BRIEF. Reproduce the passage of the morph.io scraping exercises starting at "Create a scraper on" and ending at "run every day.", word for word.

PASSAGE FOR REVIEW START

Create a scraper on morph.io that, for each NSW fire area, collects:
- the name of the area
- fire danger level and total fire bans for today and tomorrow
- the list of councils effected
Set the scraper to run every day.
Create a scraper that collects bills introduced into NSW Parliament. Collect every bill introduced since 1997. For each bill collect the:
- bill’s name
- URL for the bill on parliament.nsw.gov.au
- the house the bill originated in
Set the scraper to run every day so that it stays up to date.
- Mechanize - http://mechanize.rubyforge.org/Mechanize.html
- Nokogiri - http://www.rubydoc.info/github/sparklemotion/nokogiri/
- morph.io docs - https://morph.io/documentation
- Useful Ruby bits:
- Ruby Regular Expressions - http://rubular.com/
- Get help with scraping at the morph.io help forum - https://help.morph.io/
Clone your scraper to your local machine:
git clone https://github.com/morph-test-scrapers/australian_federal_members_of_parliament_tutorial.git
Check and install any missing dependencies:
bundle
Start IRB session:
bundle exec irb
Run your scraper on your local machine
bundle exec ruby scraper.rb
Make the Mechanize and ScraperWiki libraries available:
require 'scraperwiki'
require 'mechanize'
Get the page to scrape using Mechanize:
agent = Mechanize.new
page = agent.get('https://www.yourpageurl.org.au/')

PASSAGE FOR REVIEW END
RECORD EXCERPTS START

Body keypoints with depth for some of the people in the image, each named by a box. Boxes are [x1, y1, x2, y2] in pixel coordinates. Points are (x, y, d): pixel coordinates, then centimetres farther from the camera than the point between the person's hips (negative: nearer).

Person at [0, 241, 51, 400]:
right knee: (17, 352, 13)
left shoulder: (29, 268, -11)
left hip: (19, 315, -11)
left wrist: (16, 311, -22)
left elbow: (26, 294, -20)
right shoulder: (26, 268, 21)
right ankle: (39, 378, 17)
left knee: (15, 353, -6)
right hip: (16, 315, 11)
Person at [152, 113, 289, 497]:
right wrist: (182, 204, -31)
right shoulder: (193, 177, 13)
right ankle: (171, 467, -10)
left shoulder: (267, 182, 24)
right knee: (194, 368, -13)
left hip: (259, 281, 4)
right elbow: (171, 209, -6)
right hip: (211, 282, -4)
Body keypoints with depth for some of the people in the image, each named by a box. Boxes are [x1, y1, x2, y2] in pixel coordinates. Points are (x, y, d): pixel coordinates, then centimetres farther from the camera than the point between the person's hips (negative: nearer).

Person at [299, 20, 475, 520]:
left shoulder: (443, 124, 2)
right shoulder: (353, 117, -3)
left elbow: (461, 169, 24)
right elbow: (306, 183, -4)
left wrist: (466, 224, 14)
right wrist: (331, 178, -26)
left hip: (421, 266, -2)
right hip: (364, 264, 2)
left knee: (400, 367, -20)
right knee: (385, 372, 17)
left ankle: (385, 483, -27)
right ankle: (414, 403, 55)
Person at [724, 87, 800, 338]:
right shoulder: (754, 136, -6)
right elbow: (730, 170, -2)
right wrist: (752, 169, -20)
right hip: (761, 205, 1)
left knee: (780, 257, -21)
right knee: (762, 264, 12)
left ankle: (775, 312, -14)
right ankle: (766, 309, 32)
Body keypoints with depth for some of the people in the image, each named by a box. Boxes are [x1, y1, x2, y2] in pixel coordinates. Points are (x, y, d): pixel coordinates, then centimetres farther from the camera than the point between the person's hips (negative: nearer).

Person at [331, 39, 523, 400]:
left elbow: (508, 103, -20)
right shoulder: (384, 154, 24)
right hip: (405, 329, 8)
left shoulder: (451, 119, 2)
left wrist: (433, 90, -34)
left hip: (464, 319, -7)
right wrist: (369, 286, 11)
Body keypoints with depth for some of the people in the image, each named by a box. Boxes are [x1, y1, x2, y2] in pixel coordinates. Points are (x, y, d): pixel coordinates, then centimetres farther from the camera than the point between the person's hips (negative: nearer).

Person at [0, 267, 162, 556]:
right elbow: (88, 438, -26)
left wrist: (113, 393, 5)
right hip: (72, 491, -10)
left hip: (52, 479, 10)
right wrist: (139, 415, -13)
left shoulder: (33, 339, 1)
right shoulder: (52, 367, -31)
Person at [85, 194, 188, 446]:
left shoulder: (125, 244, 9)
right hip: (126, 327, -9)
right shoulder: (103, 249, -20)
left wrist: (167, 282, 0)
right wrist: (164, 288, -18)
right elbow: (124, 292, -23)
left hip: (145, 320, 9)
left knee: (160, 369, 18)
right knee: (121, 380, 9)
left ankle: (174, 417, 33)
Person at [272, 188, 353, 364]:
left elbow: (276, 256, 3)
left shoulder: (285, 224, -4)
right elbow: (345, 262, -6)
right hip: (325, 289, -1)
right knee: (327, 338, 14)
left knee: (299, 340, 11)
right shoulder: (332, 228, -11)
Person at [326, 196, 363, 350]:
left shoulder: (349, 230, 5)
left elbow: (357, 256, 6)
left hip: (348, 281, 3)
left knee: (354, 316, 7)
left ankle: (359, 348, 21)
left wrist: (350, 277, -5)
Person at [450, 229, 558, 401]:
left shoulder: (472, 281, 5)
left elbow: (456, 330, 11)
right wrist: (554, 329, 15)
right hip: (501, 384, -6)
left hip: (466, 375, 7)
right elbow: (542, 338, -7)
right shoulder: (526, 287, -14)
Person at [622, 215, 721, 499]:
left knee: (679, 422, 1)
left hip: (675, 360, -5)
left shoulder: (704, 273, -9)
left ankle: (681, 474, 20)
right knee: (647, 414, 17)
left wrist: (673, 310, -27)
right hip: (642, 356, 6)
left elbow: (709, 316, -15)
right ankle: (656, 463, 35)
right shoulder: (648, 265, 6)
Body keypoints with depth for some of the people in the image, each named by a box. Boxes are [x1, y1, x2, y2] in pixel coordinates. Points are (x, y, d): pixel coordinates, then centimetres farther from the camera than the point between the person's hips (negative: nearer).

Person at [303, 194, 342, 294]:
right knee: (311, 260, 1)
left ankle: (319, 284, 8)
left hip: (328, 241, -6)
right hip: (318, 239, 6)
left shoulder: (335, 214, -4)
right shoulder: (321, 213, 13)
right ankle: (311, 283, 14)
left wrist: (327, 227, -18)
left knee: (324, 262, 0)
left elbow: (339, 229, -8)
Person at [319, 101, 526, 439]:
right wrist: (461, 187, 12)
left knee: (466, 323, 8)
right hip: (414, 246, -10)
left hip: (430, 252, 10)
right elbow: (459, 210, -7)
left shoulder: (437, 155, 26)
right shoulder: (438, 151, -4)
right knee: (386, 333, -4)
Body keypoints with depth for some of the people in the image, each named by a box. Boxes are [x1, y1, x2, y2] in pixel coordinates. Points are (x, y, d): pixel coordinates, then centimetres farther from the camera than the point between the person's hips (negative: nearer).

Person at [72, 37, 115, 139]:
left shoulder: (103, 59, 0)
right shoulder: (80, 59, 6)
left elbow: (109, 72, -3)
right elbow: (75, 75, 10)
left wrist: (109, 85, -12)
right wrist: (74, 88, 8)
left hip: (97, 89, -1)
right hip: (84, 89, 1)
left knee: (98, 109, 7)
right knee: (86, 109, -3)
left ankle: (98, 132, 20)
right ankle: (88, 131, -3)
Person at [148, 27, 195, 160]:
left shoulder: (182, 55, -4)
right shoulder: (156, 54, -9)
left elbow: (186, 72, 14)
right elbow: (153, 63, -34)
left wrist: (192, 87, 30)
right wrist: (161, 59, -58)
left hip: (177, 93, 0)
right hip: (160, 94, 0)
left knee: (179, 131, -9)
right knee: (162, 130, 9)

RECORD EXCERPTS END

TASK SOLUTION.
Create a scraper on morph.io that, for each NSW fire area, collects:
- the name of the area
- fire danger level and total fire bans for today and tomorrow
- the list of councils effected
Set the scraper to run every day.